* Information supplied *

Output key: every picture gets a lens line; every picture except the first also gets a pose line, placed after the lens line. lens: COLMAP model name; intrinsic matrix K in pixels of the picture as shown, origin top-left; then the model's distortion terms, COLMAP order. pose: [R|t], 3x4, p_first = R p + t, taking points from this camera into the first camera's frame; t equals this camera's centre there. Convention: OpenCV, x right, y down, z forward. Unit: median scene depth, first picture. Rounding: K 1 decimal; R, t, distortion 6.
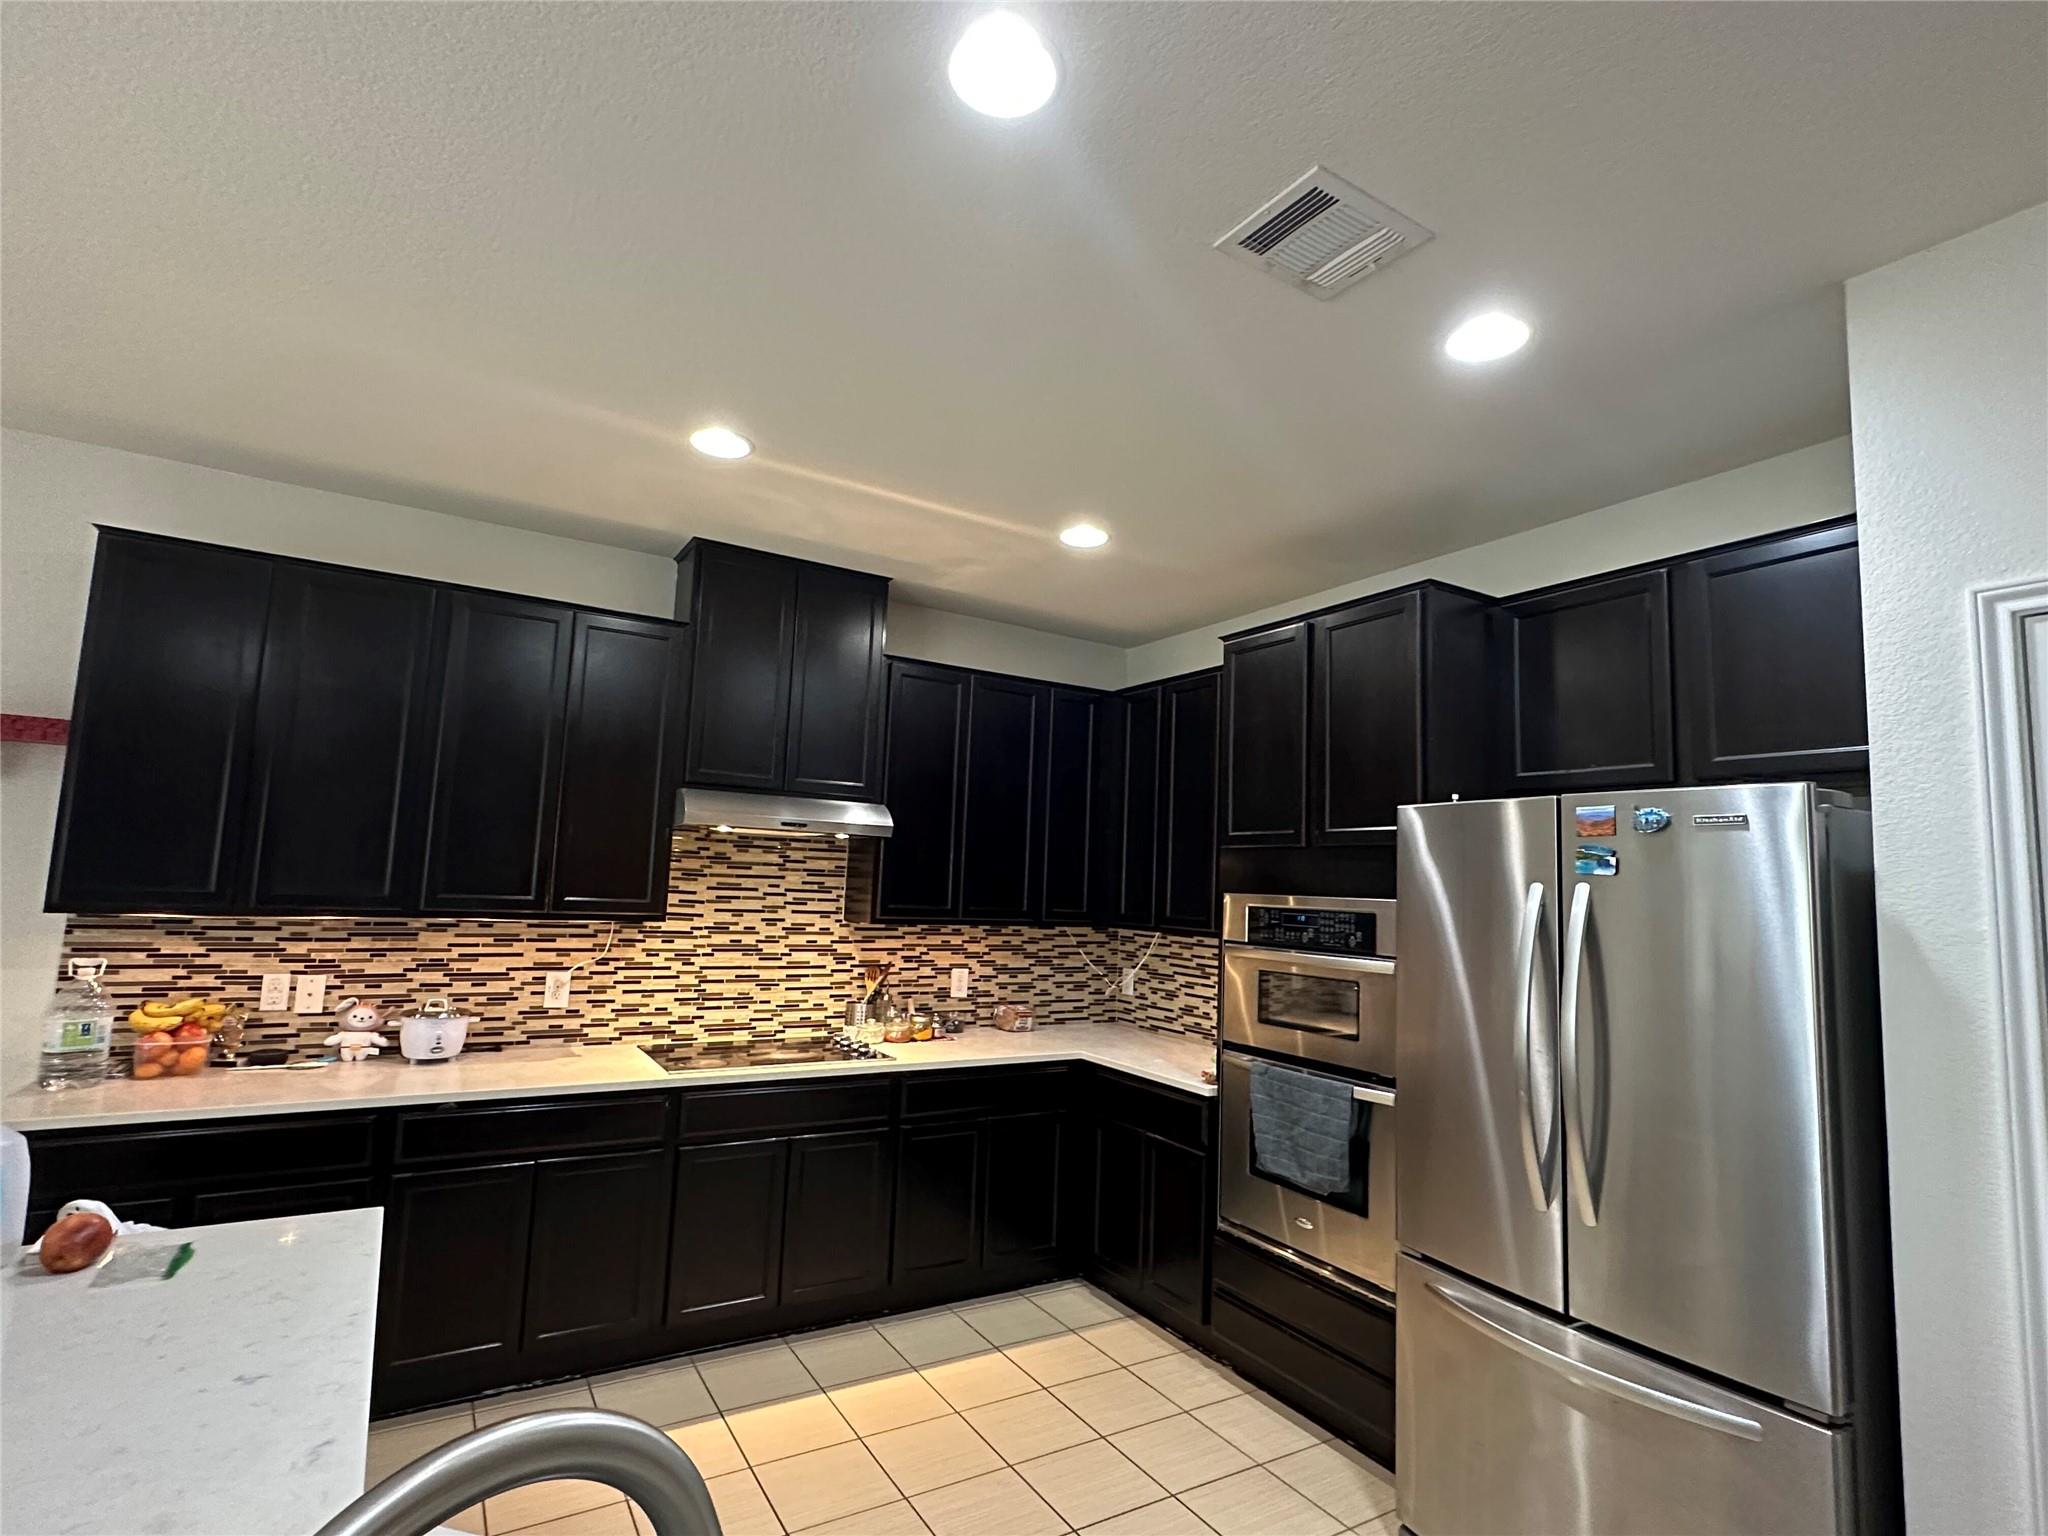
lens RADIAL K [[990.5, 0, 1026.9], [0, 990.5, 774.1], [0, 0, 1]] dist [-0.004101, 0.001447]
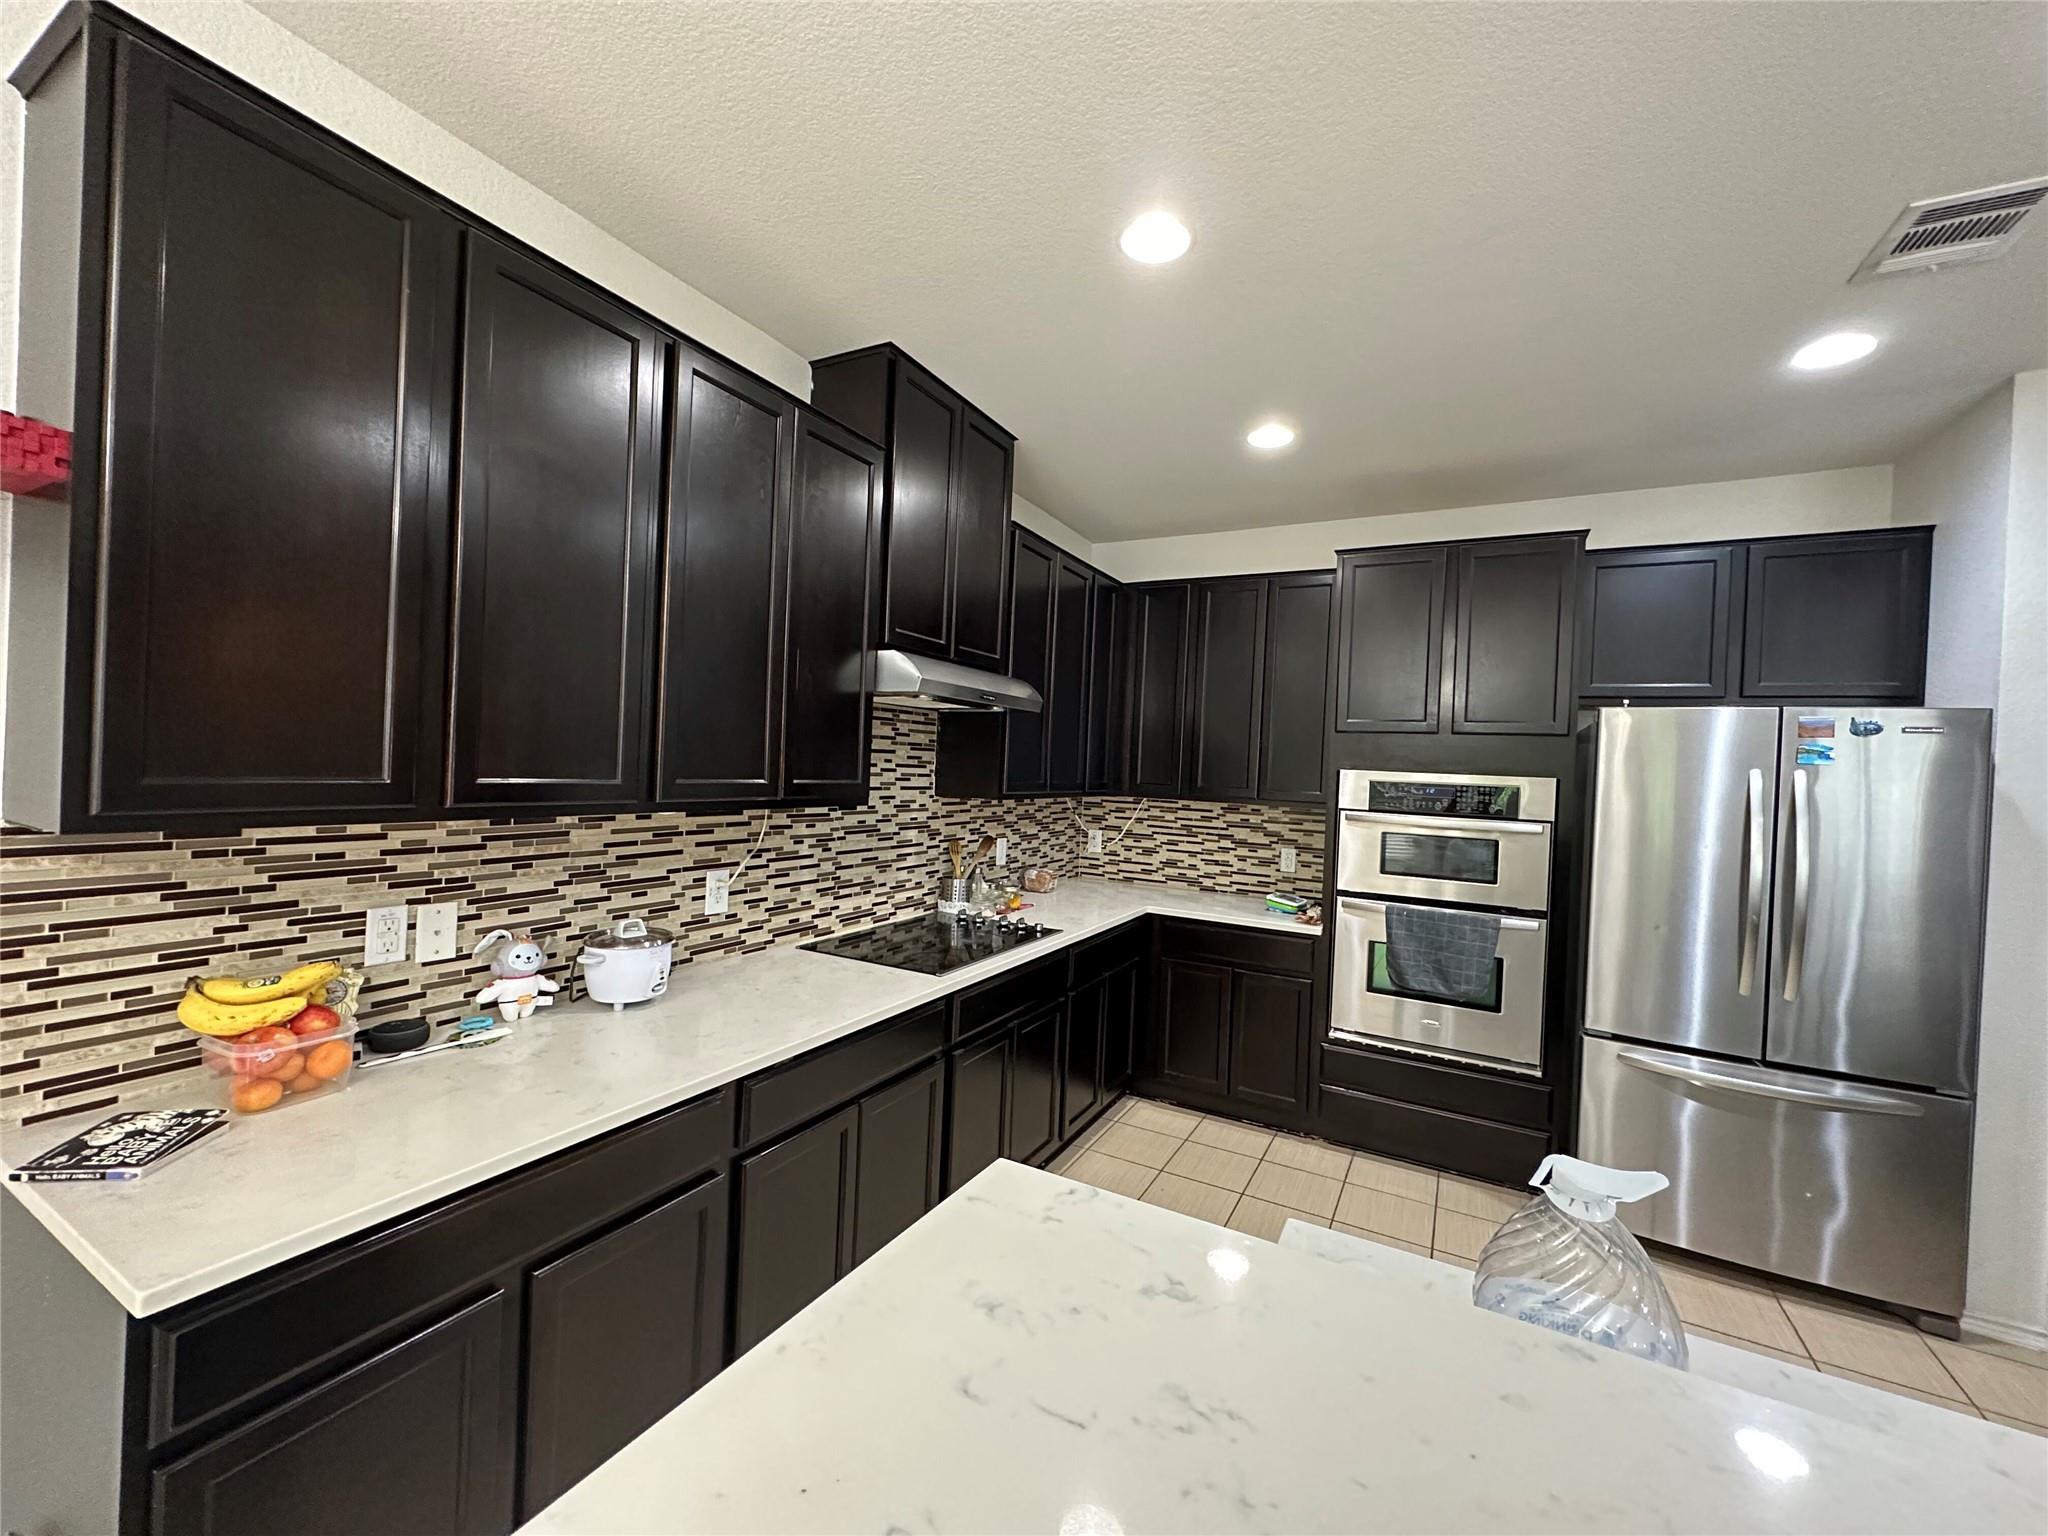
lens RADIAL K [[810.1, 0, 1024.0], [0, 810.1, 768.0], [0, 0, 1]] dist [-0.002916, -0.000282]
pose [[0.868680, -0.004103, 0.495356, -0.548344], [-0.063860, 0.990694, 0.120195, 0.022089], [-0.491239, -0.136045, 0.860335, 0.306432]]
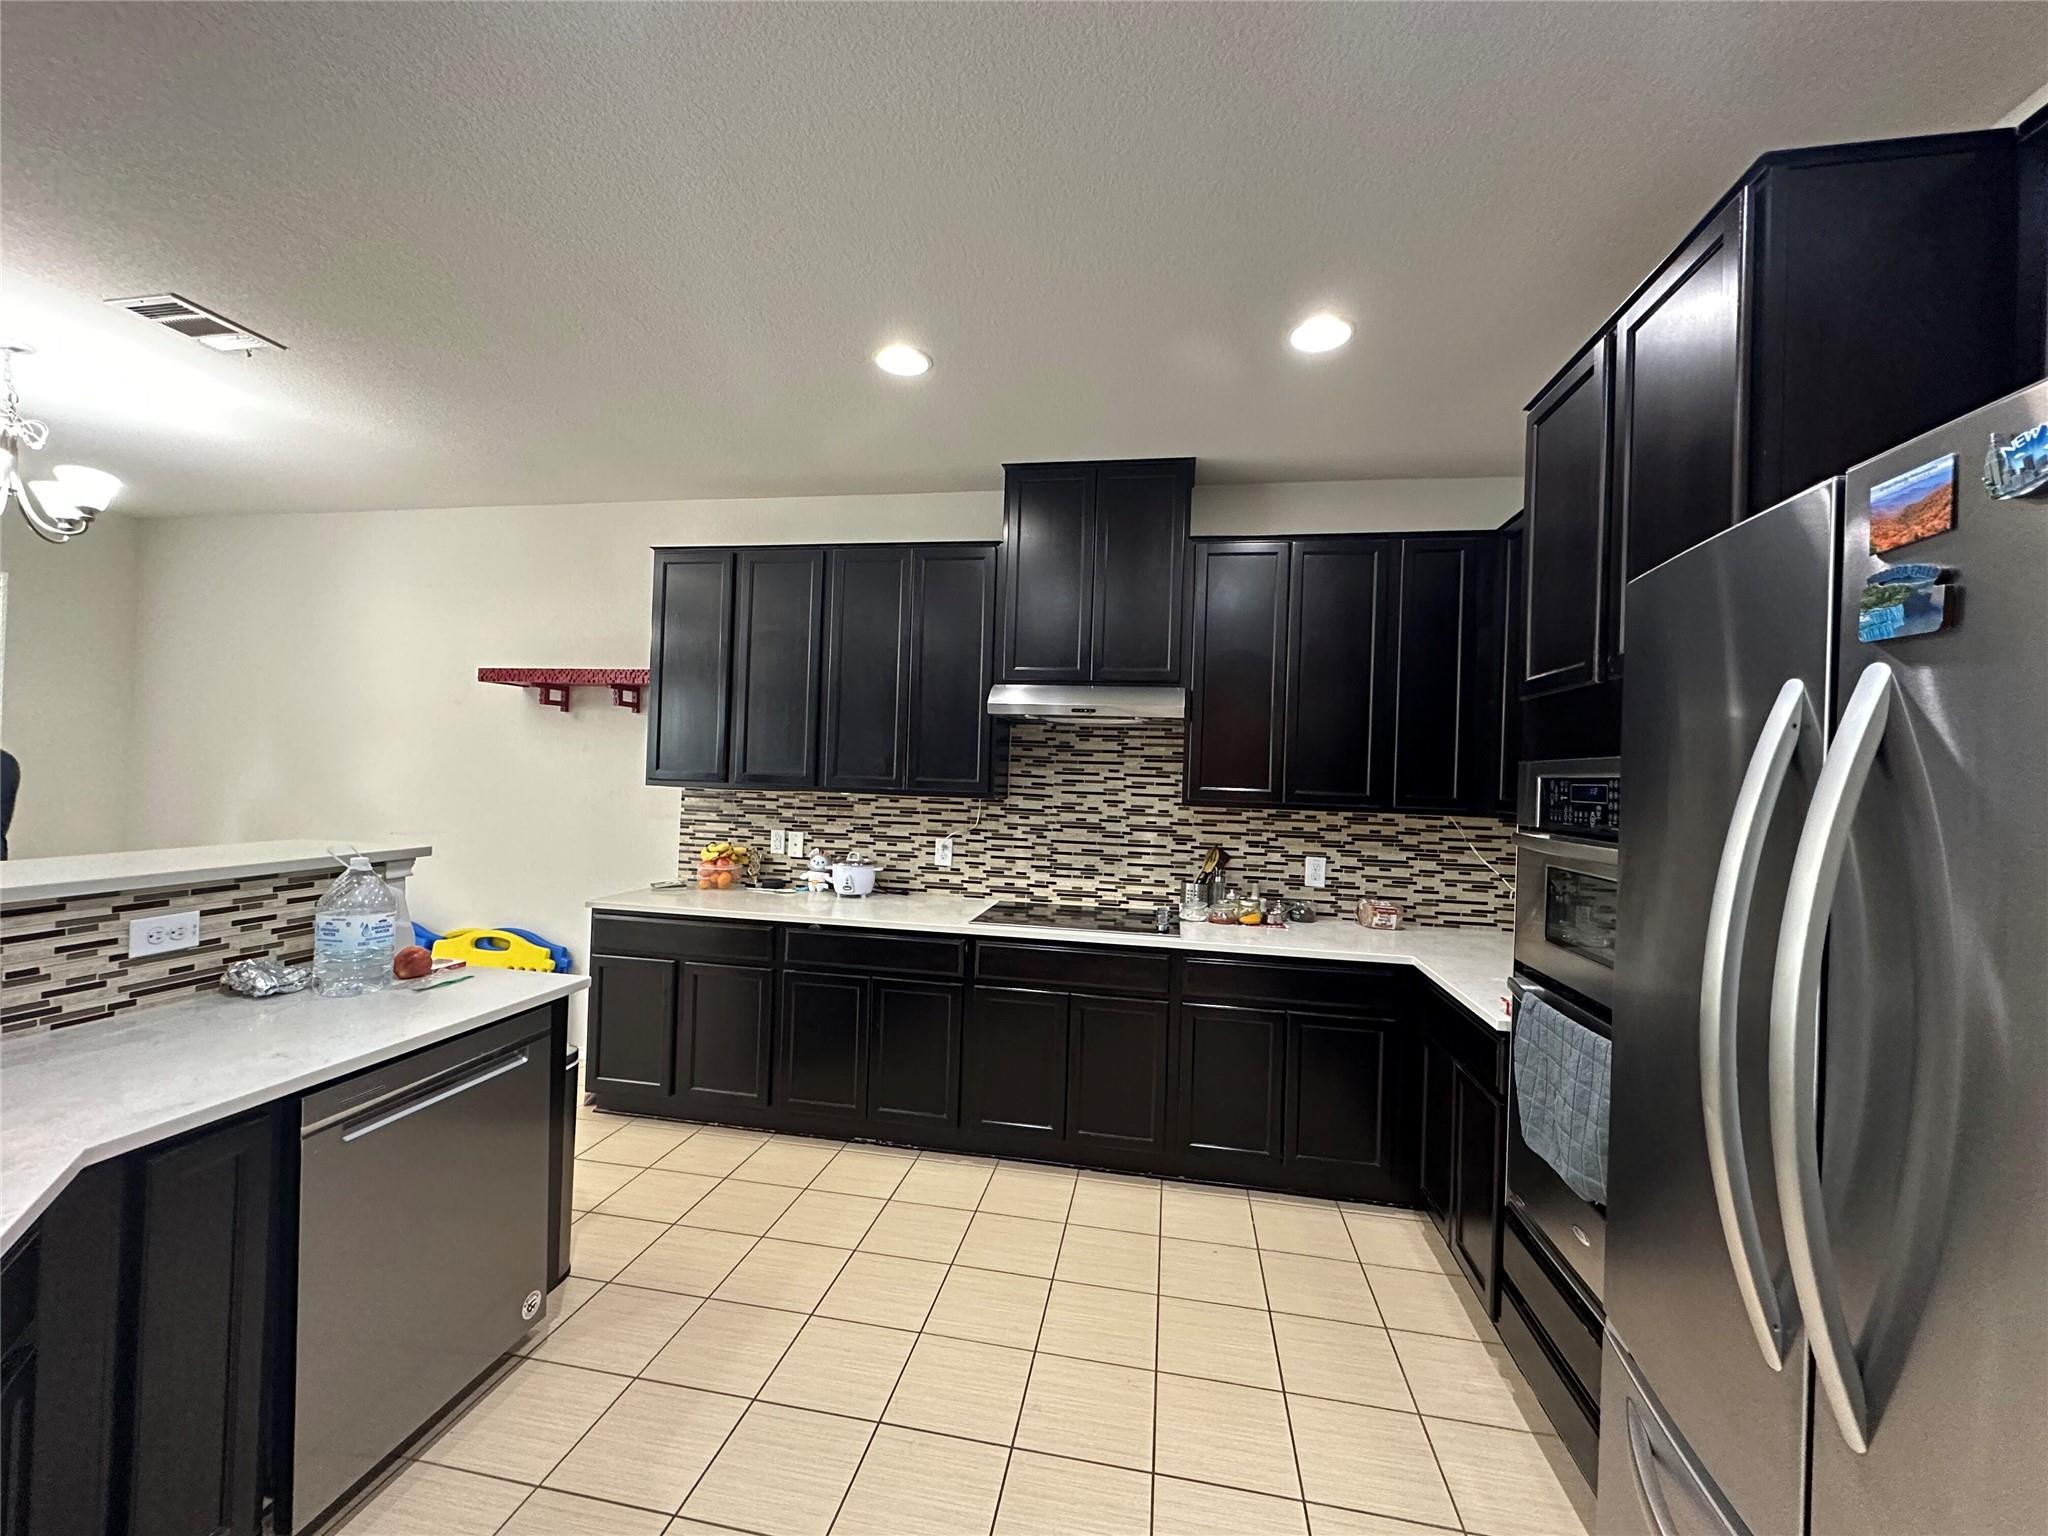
lens RADIAL K [[818.6, 0, 1028.0], [0, 818.6, 769.9], [0, 0, 1]] dist [0.010695, -0.004755]
pose [[0.748254, -0.019151, -0.663136, 0.292087], [0.069514, 0.996344, 0.049663, 0.063265], [0.659760, -0.083258, 0.746850, 0.272700]]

* Instructions to follow *
Write every entry out again exactly, images omitted.

* Answer box *
Output key: every picture gets a lens line; every picture except the first also gets a pose line, placed after the lens line. lens: COLMAP model name; intrinsic matrix K in pixels of the picture as shown, origin top-left; then the model's distortion terms, COLMAP order. pose: [R|t], 3x4, p_first = R p + t, taking points from this camera into the first camera's frame; t equals this camera's centre there. Convention: OpenCV, x right, y down, z forward. Unit: median scene depth, first picture. Rounding: K 1 decimal; R, t, distortion 6.
lens RADIAL K [[990.5, 0, 1026.9], [0, 990.5, 774.1], [0, 0, 1]] dist [-0.004101, 0.001447]
lens RADIAL K [[810.1, 0, 1024.0], [0, 810.1, 768.0], [0, 0, 1]] dist [-0.002916, -0.000282]
pose [[0.868680, -0.004103, 0.495356, -0.548344], [-0.063860, 0.990694, 0.120195, 0.022089], [-0.491239, -0.136045, 0.860335, 0.306432]]
lens RADIAL K [[818.6, 0, 1028.0], [0, 818.6, 769.9], [0, 0, 1]] dist [0.010695, -0.004755]
pose [[0.748254, -0.019151, -0.663136, 0.292087], [0.069514, 0.996344, 0.049663, 0.063265], [0.659760, -0.083258, 0.746850, 0.272700]]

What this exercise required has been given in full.